ACTIVITY
Write each line of the data as a string in a JSON list, omitting blank lines. Begin with the first line of the data and end after the line containing "باشند ورا برای".

(Data excerpts)
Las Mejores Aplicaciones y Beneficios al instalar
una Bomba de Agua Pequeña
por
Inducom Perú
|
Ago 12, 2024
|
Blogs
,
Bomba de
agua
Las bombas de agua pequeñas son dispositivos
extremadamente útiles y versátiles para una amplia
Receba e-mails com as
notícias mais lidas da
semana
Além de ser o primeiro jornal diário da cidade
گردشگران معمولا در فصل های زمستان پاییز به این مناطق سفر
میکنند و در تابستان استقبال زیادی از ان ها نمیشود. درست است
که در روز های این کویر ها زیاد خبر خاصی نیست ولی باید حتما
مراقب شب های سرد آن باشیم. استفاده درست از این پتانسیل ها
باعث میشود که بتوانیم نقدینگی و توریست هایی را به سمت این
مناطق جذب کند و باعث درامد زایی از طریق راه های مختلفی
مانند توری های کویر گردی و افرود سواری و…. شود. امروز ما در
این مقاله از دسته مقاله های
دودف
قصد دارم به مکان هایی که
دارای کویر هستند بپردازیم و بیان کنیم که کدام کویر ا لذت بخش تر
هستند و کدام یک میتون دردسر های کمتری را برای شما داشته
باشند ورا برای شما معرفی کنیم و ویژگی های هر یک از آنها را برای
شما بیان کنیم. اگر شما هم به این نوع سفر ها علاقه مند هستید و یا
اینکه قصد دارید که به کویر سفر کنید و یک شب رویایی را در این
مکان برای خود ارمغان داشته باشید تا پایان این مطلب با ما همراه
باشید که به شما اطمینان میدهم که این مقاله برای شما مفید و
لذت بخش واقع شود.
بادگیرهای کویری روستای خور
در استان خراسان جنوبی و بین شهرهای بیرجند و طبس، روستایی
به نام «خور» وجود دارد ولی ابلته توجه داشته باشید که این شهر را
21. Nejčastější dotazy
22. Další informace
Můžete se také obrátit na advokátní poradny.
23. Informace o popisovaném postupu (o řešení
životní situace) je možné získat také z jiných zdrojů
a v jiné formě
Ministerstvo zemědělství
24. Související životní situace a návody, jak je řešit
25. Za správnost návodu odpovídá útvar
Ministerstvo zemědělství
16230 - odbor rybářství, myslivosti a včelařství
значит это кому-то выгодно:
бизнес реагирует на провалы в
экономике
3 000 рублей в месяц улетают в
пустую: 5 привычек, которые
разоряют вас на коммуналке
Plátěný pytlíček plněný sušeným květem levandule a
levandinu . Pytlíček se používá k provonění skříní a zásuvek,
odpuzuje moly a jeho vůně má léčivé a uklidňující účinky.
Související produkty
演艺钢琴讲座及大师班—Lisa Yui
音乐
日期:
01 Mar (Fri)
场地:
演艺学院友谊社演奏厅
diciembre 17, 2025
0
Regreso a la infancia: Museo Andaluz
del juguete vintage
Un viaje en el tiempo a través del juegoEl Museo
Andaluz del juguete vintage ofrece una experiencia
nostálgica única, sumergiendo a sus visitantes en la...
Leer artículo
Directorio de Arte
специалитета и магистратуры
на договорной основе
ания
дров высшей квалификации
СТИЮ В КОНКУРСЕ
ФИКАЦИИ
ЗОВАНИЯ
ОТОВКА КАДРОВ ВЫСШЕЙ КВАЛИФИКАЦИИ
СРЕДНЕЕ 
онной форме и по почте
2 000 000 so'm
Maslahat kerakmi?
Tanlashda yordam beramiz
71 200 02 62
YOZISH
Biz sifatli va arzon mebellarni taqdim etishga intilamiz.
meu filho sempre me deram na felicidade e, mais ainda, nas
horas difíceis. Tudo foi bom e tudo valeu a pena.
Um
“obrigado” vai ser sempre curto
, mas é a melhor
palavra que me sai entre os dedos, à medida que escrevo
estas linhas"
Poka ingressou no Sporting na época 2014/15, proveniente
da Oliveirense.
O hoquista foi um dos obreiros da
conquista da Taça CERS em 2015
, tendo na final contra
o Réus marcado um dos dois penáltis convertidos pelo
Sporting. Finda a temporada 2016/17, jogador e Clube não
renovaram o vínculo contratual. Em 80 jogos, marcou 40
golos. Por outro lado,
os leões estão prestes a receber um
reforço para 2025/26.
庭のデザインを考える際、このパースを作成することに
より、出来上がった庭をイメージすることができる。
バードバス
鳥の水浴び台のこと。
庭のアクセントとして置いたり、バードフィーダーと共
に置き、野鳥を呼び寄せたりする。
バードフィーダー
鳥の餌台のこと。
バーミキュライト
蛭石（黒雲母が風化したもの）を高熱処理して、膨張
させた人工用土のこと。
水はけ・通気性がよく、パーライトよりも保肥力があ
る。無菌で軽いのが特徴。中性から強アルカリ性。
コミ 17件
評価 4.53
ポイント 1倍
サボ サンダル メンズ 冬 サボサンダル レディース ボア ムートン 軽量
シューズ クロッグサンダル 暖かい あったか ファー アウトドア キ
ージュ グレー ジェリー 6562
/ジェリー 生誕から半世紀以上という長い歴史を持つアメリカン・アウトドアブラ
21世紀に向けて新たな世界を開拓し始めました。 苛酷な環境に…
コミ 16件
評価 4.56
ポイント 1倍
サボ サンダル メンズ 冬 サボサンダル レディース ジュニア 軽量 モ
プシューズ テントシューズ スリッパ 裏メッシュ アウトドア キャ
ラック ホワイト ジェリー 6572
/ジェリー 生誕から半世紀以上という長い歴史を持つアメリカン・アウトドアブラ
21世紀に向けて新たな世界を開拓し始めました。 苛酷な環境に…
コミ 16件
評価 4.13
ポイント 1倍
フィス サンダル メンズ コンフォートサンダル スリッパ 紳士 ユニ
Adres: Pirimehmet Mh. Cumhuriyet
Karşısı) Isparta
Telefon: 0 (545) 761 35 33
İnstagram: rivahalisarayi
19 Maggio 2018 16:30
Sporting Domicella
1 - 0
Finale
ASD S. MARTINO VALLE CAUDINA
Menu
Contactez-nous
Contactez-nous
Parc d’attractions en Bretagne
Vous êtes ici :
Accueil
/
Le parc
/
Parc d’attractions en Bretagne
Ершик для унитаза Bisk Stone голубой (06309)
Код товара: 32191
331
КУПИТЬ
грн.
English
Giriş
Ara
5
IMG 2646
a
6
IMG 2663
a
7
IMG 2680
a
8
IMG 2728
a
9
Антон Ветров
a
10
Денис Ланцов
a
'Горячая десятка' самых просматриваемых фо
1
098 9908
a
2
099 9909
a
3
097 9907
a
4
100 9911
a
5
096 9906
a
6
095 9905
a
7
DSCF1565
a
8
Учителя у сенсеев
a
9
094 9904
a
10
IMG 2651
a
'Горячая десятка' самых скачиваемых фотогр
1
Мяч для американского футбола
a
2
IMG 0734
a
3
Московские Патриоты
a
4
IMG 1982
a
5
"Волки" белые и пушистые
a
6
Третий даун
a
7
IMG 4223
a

ANSWER
[
  "Las Mejores Aplicaciones y Beneficios al instalar",
  "una Bomba de Agua Pequeña",
  "por",
  "Inducom Perú",
  "|",
  "Ago 12, 2024",
  "|",
  "Blogs",
  ",",
  "Bomba de",
  "agua",
  "Las bombas de agua pequeñas son dispositivos",
  "extremadamente útiles y versátiles para una amplia",
  "Receba e-mails com as",
  "notícias mais lidas da",
  "semana",
  "Além de ser o primeiro jornal diário da cidade",
  "گردشگران معمولا در فصل های زمستان پاییز به این مناطق سفر",
  "میکنند و در تابستان استقبال زیادی از ان ها نمیشود. درست است",
  "که در روز های این کویر ها زیاد خبر خاصی نیست ولی باید حتما",
  "مراقب شب های سرد آن باشیم. استفاده درست از این پتانسیل ها",
  "باعث میشود که بتوانیم نقدینگی و توریست هایی را به سمت این",
  "مناطق جذب کند و باعث درامد زایی از طریق راه های مختلفی",
  "مانند توری های کویر گردی و افرود سواری و…. شود. امروز ما در",
  "این مقاله از دسته مقاله های",
  "دودف",
  "قصد دارم به مکان هایی که",
  "دارای کویر هستند بپردازیم و بیان کنیم که کدام کویر ا لذت بخش تر",
  "هستند و کدام یک میتون دردسر های کمتری را برای شما داشته",
  "باشند ورا برای شما معرفی کنیم و ویژگی های هر یک از آنها را برای"
]